EXERCISE INSTRUCTIONS: Repeat every line of the material below word for word, with nothing changed, added, or left out.

(Data items)
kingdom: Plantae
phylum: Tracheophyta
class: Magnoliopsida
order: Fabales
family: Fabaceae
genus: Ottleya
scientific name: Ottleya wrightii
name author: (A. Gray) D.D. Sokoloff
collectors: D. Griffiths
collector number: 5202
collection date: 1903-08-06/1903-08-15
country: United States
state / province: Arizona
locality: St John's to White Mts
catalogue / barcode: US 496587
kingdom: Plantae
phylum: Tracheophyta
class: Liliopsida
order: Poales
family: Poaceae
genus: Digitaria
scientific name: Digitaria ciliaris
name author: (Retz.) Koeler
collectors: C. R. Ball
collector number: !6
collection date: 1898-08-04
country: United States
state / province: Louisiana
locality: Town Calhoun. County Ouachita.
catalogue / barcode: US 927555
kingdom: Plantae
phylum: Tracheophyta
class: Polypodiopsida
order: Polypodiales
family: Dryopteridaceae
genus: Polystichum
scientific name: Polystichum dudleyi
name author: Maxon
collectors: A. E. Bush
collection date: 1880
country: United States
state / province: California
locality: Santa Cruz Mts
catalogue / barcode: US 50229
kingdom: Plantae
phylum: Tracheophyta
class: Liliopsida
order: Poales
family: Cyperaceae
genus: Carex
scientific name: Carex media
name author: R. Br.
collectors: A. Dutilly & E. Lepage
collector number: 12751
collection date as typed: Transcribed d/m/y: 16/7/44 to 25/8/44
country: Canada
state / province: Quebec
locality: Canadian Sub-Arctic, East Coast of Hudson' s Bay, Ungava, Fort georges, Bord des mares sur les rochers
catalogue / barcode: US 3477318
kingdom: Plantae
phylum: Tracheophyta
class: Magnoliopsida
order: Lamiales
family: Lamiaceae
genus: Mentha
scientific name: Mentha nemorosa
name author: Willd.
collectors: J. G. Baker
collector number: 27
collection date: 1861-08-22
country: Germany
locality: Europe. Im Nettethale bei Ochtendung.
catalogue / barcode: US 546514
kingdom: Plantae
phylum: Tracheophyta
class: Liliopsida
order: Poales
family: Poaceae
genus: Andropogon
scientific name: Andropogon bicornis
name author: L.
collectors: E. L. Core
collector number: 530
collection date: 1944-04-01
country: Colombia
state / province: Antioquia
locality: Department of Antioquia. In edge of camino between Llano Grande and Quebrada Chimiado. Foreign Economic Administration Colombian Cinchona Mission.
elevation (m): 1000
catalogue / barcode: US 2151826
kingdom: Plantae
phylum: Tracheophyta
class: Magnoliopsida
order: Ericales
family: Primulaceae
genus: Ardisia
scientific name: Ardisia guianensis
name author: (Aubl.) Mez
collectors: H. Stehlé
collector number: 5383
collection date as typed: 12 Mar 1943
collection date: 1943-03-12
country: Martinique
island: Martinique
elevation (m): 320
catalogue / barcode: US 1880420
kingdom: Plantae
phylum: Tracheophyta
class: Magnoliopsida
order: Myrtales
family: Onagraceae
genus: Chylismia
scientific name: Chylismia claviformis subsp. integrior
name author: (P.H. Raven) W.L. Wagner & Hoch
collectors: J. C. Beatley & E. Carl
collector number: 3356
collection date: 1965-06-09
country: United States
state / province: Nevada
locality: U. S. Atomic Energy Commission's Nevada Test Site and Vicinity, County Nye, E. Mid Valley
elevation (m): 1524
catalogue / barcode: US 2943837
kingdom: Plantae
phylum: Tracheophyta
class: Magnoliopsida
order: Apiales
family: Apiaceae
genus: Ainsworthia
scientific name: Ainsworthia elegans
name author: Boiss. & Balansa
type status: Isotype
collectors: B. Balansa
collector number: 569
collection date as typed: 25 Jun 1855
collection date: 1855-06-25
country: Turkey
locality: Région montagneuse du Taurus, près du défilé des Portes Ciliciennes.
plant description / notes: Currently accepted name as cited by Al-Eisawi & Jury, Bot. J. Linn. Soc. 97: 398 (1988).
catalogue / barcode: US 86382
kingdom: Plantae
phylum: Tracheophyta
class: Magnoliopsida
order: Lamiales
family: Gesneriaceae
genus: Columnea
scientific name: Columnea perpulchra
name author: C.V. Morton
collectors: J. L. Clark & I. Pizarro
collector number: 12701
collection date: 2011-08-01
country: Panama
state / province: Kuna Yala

TASK OUTPUT:
kingdom: Plantae
phylum: Tracheophyta
class: Magnoliopsida
order: Fabales
family: Fabaceae
genus: Ottleya
scientific name: Ottleya wrightii
name author: (A. Gray) D.D. Sokoloff
collectors: D. Griffiths
collector number: 5202
collection date: 1903-08-06/1903-08-15
country: United States
state / province: Arizona
locality: St John's to White Mts
catalogue / barcode: US 496587
kingdom: Plantae
phylum: Tracheophyta
class: Liliopsida
order: Poales
family: Poaceae
genus: Digitaria
scientific name: Digitaria ciliaris
name author: (Retz.) Koeler
collectors: C. R. Ball
collector number: !6
collection date: 1898-08-04
country: United States
state / province: Louisiana
locality: Town Calhoun. County Ouachita.
catalogue / barcode: US 927555
kingdom: Plantae
phylum: Tracheophyta
class: Polypodiopsida
order: Polypodiales
family: Dryopteridaceae
genus: Polystichum
scientific name: Polystichum dudleyi
name author: Maxon
collectors: A. E. Bush
collection date: 1880
country: United States
state / province: California
locality: Santa Cruz Mts
catalogue / barcode: US 50229
kingdom: Plantae
phylum: Tracheophyta
class: Liliopsida
order: Poales
family: Cyperaceae
genus: Carex
scientific name: Carex media
name author: R. Br.
collectors: A. Dutilly & E. Lepage
collector number: 12751
collection date as typed: Transcribed d/m/y: 16/7/44 to 25/8/44
country: Canada
state / province: Quebec
locality: Canadian Sub-Arctic, East Coast of Hudson' s Bay, Ungava, Fort georges, Bord des mares sur les rochers
catalogue / barcode: US 3477318
kingdom: Plantae
phylum: Tracheophyta
class: Magnoliopsida
order: Lamiales
family: Lamiaceae
genus: Mentha
scientific name: Mentha nemorosa
name author: Willd.
collectors: J. G. Baker
collector number: 27
collection date: 1861-08-22
country: Germany
locality: Europe. Im Nettethale bei Ochtendung.
catalogue / barcode: US 546514
kingdom: Plantae
phylum: Tracheophyta
class: Liliopsida
order: Poales
family: Poaceae
genus: Andropogon
scientific name: Andropogon bicornis
name author: L.
collectors: E. L. Core
collector number: 530
collection date: 1944-04-01
country: Colombia
state / province: Antioquia
locality: Department of Antioquia. In edge of camino between Llano Grande and Quebrada Chimiado. Foreign Economic Administration Colombian Cinchona Mission.
elevation (m): 1000
catalogue / barcode: US 2151826
kingdom: Plantae
phylum: Tracheophyta
class: Magnoliopsida
order: Ericales
family: Primulaceae
genus: Ardisia
scientific name: Ardisia guianensis
name author: (Aubl.) Mez
collectors: H. Stehlé
collector number: 5383
collection date as typed: 12 Mar 1943
collection date: 1943-03-12
country: Martinique
island: Martinique
elevation (m): 320
catalogue / barcode: US 1880420
kingdom: Plantae
phylum: Tracheophyta
class: Magnoliopsida
order: Myrtales
family: Onagraceae
genus: Chylismia
scientific name: Chylismia claviformis subsp. integrior
name author: (P.H. Raven) W.L. Wagner & Hoch
collectors: J. C. Beatley & E. Carl
collector number: 3356
collection date: 1965-06-09
country: United States
state / province: Nevada
locality: U. S. Atomic Energy Commission's Nevada Test Site and Vicinity, County Nye, E. Mid Valley
elevation (m): 1524
catalogue / barcode: US 2943837
kingdom: Plantae
phylum: Tracheophyta
class: Magnoliopsida
order: Apiales
family: Apiaceae
genus: Ainsworthia
scientific name: Ainsworthia elegans
name author: Boiss. & Balansa
type status: Isotype
collectors: B. Balansa
collector number: 569
collection date as typed: 25 Jun 1855
collection date: 1855-06-25
country: Turkey
locality: Région montagneuse du Taurus, près du défilé des Portes Ciliciennes.
plant description / notes: Currently accepted name as cited by Al-Eisawi & Jury, Bot. J. Linn. Soc. 97: 398 (1988).
catalogue / barcode: US 86382
kingdom: Plantae
phylum: Tracheophyta
class: Magnoliopsida
order: Lamiales
family: Gesneriaceae
genus: Columnea
scientific name: Columnea perpulchra
name author: C.V. Morton
collectors: J. L. Clark & I. Pizarro
collector number: 12701
collection date: 2011-08-01
country: Panama
state / province: Kuna Yala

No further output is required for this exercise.